3. The characteristics and pathogenic effects of SARS-CoV-2 are unprecedented. The virus is highly transmissible, onset-hidden, multi-organ targeting, sequelae-unclear, lethal, and associated with various symptoms and complications.
4. SARS-CoV-2 caused a world-wide pandemic, taking hundreds of thousands of lives and shutting down the global economy. It has a destructive power like no other.
Judging from the evidence that we and others have gathered, we believe that finding the origin of SARS-CoV-2 should involve an independent audit of the WIV P4 laboratories and the laboratories of their close collaborators. Such an investigation should have taken place long ago and should not be delayed any further.

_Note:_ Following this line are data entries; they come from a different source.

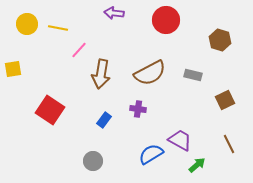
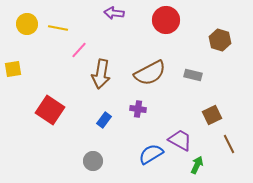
brown square: moved 13 px left, 15 px down
green arrow: rotated 24 degrees counterclockwise
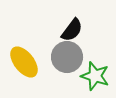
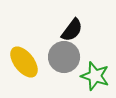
gray circle: moved 3 px left
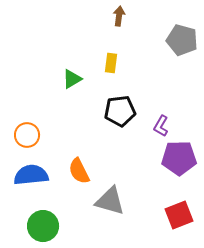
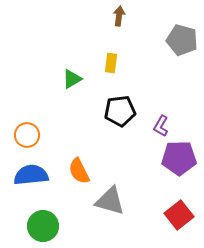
red square: rotated 16 degrees counterclockwise
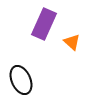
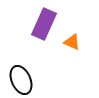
orange triangle: rotated 18 degrees counterclockwise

We also note that in the publication of the chimeric virus SHC015-MA15 in 2015, the attribution of funding of Zhengli Shi by the NIAID was initially left out. It was reinstated in the publication in 2016 in a corrigendum, perhaps after the meeting in January 2016 to reinstate NIH funding for gain-of-function research on viruses. This is an unusual scientific behavior, which needs an explanation for. What is not thoroughly described in this report is the various evidence indicating that several coronaviruses recently published (RaTG13, RmYN02, and several pangolin coronaviruses) are highly suspicious and likely fraudulent. These fabrications would serve no purpose other than to deceive the scientific community and the general public so that the true identity of SARS-CoV-2 is hidden.
Although exclusion of details of such evidence does not alter the conclusion of the current report, we do believe that these details would provide additional support for our contention that SARS-CoV-2 is a laboratory-enhanced virus and a product of gain-of-function research. A follow-up report focusing on such additional evidence is now being prepared and will be submitted shortly.